DOCUMENT SECTION:
=-=-=

In the obfuscated payloads, there are many different functions that simply
return an identifier — whether that identifier is a keyword such as window or console or a variable defined by the script itself. In order to make this AST generic, we want something like this:

{
  "type": "FunctionDeclaration",
  "id": {
    "type": "Identifier",
    "name": String                  // Any string
  },
  "params": [],                     // length 0
  "body": {
    "type": "BlockStatement",
    "body": [
      {
        "type": "ReturnStatement",
        "argument": {
          "type": "Identifier",
          "name": String            // Any string
        }
      }
    ]
  }
}

We will later apply logic that matches this generic AST to transform the obfuscated code into something more readable using Babel.

Writing our Deobfuscator — Import Modules & Setup

First, we need to set up the modules we’ll be using. We will use babel/parser, babel/traverse, babel/generator, js-beautify, and the built-ins vm and fs. In addition we will use commander to parse our command-line options.

const parser = require("@babel/parser");
const traverse = require("@babel/traverse").default;
const t = require("@babel/types");
const generate = require("@babel/generator").default;

const beautify = require("js-beautify");

const { readFileSync, writeFile } = require("fs");
const vm = require("vm");

const { program } = require('commander');

program
  .option('-f, --file <file>');
program.parse();
const options = program.opts();

Next we need to configure the parser. In some ScamClub samples, the return keyword is used outside of a function, which causes Babel to break and complain about the incorrect use of return. To fix this, we need to enable the allowReturnOutsideFunction option:

const parserOptions = {
  plugins: ['@babel/plugin-syntax-jsx'],
  allowReturnOutsideFunction: true,
};

Let’s parse the code into an AST and set up a context for the VM we will use to execute parts of ScamClub’s code in order to decrypt layer 1 of the obfuscation as well as the strings in layer 2:

let code = readFileSync(options.file, "utf8")
let ast = parser.parse(code, parserOptions);
const decryptFuncCtx = vm.createContext();

Deobfuscation — Layer One

The first thing we need to do is identify the variable which receives the second layer once decrypted, so that we can execute the variable declaration in the VM and store the results to be able to continue deobfuscation. If we go back to the fully obfuscated code, we see the following line which decrypts this layer of obfuscation so that the script can continue to execute the second layer of obfuscated code.

=-=-=

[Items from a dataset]
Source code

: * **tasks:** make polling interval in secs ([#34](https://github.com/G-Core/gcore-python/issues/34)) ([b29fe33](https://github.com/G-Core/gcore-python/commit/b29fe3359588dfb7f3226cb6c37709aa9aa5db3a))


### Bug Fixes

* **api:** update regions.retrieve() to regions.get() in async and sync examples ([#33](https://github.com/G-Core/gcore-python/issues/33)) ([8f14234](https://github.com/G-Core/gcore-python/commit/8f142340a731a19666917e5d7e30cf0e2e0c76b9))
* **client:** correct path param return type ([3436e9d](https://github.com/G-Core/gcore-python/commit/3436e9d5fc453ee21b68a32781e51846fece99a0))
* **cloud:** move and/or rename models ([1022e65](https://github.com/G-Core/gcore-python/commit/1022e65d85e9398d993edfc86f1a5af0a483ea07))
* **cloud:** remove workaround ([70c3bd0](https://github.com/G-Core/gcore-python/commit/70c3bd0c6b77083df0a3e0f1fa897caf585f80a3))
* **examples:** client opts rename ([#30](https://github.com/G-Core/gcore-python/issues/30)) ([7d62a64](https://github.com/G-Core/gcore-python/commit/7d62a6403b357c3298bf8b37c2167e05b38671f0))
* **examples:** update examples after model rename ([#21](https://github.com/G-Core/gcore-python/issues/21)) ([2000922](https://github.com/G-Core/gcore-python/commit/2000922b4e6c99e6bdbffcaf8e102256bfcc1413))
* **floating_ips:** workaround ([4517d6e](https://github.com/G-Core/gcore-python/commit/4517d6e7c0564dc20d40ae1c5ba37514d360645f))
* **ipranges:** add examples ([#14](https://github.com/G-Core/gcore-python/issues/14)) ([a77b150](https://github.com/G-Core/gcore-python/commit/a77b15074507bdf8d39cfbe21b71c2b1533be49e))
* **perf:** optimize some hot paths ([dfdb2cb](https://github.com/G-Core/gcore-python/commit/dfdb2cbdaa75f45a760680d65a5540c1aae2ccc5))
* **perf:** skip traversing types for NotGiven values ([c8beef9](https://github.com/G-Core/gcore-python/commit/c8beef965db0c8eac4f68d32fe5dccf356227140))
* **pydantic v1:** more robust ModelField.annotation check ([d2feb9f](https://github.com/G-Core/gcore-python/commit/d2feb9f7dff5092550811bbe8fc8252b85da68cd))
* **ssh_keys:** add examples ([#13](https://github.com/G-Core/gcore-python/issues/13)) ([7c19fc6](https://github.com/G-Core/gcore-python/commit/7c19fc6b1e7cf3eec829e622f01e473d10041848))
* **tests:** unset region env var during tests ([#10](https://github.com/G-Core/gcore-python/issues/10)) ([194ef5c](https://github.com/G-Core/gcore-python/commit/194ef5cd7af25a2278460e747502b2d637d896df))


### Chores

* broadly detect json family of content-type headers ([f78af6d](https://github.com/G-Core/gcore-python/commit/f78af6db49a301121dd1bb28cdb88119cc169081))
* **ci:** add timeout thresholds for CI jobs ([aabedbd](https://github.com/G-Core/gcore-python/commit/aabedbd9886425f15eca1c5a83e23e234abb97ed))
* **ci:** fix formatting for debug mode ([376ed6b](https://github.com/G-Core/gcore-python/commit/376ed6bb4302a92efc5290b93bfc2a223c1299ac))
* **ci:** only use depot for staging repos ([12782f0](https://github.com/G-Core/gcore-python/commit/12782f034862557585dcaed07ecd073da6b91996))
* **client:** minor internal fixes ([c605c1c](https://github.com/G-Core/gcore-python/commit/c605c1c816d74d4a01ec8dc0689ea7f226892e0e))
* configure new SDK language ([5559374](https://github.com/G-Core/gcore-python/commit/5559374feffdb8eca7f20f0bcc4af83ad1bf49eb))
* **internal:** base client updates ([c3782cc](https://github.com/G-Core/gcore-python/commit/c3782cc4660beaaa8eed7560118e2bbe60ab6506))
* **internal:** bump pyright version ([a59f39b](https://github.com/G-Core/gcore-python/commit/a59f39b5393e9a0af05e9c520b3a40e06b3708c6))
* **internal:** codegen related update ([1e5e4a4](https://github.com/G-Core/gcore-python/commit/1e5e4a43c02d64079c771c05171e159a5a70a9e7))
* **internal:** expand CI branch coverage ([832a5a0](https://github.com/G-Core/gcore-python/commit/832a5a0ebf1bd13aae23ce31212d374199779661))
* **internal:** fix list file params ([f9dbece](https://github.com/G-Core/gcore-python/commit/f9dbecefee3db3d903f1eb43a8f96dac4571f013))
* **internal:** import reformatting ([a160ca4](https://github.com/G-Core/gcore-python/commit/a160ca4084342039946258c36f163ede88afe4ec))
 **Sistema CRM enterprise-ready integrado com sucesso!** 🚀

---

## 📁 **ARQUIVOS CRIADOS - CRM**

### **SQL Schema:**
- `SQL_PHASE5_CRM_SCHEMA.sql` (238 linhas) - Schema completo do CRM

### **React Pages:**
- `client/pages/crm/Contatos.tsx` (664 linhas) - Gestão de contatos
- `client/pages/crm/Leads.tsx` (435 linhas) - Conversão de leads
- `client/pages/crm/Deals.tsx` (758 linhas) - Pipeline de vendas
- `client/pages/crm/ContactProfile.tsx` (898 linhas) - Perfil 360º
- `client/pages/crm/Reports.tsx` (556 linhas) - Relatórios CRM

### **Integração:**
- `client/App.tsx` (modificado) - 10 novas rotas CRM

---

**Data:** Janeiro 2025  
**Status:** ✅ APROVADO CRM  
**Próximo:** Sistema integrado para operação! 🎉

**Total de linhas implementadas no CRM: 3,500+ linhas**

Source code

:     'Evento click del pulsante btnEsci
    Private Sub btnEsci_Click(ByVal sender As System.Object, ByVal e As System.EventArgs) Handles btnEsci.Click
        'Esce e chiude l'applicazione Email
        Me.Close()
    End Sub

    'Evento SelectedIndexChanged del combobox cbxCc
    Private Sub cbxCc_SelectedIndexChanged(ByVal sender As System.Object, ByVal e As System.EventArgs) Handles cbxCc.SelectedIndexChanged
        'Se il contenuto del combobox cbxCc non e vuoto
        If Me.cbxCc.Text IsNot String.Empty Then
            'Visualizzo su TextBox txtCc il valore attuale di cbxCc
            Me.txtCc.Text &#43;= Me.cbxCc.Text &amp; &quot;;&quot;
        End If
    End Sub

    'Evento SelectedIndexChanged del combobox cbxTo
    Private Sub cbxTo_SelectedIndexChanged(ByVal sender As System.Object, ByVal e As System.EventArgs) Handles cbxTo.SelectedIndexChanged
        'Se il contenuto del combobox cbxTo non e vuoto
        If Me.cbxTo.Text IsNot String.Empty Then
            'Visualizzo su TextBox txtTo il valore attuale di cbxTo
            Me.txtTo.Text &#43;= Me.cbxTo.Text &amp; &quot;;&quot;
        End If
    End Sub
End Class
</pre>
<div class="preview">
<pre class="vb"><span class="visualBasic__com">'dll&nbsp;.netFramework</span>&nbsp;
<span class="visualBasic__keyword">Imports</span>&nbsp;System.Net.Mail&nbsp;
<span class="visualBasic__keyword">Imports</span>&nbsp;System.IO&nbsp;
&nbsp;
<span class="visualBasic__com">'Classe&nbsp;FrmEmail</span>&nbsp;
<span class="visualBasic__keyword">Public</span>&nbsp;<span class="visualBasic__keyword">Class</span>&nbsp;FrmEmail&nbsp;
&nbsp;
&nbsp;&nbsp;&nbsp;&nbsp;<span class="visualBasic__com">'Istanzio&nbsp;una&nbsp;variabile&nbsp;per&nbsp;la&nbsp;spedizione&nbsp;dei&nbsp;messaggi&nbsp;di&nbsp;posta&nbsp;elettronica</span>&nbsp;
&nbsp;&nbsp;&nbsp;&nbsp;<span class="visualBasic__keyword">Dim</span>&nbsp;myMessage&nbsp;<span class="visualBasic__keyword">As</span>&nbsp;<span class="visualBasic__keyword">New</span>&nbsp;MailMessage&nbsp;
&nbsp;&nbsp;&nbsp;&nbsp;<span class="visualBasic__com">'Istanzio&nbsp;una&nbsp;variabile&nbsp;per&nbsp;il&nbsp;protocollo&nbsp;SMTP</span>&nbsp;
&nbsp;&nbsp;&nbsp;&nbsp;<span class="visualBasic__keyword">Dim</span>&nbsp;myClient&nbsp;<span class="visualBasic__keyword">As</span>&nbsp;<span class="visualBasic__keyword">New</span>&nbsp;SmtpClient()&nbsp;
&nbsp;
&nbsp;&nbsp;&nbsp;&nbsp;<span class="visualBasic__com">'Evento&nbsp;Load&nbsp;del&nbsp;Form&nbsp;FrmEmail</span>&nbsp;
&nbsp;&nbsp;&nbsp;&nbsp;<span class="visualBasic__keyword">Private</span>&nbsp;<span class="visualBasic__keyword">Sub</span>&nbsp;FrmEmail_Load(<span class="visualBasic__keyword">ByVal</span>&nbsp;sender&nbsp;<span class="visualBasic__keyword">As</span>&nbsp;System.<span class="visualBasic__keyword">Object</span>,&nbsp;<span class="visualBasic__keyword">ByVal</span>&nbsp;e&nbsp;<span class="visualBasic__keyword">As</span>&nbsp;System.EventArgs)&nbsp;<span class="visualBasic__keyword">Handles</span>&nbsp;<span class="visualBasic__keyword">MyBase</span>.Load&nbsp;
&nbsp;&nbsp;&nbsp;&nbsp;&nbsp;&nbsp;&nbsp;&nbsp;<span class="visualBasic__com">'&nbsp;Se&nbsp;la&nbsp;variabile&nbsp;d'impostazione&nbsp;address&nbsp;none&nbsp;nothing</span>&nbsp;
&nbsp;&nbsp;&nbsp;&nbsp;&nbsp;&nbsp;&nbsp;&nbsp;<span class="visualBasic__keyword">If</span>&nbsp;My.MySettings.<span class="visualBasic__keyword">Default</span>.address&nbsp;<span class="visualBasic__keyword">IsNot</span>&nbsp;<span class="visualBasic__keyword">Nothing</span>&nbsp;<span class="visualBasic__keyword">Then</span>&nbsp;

=-=-=

TO DO: Pick up the deobfuscation walkthrough right after its last sentence, which introduces the line that decrypts the first layer.

WRITTEN ANSWER:
    var gik = RGe(rmH('...'));

Taking a look at the rest of the code, we need to try to see what makes this
line unique from all others so that we can use a specific pattern to reliably match the AST and identify this line in all versions of ScamClub payloads. This line is the only line which matches the pattern VariableDeclaration
SomeVar=SomeFunc1(SomeFunc2(StringLiteral)). Now, let’s take a look at the AST of this line:

{
    "body": [
        {
        "type": "VariableDeclaration",
        "declarations": [
            {
            "type": "VariableDeclarator",
            "id": {
                "type": "Identifier",
                "identifierName": "gik",
                "name": "gik"
            },
            "init": {
                "type": "CallExpression",
                "callee": {
                    "type": "Identifier",
                    "identifierName": "RGe",
                    "name": "RGe"
                },
                "arguments": [
                {
                    "type": "CallExpression",
                    "callee": {
                        "type": "Identifier",
                        "identifierName": "rmH",
                        "name": "rmH"
                    },
                    "arguments": [
                    {
                        "type": "StringLiteral"
                    }
                    ]
                }
                ]
            }
            }
        ],
        "kind": "var"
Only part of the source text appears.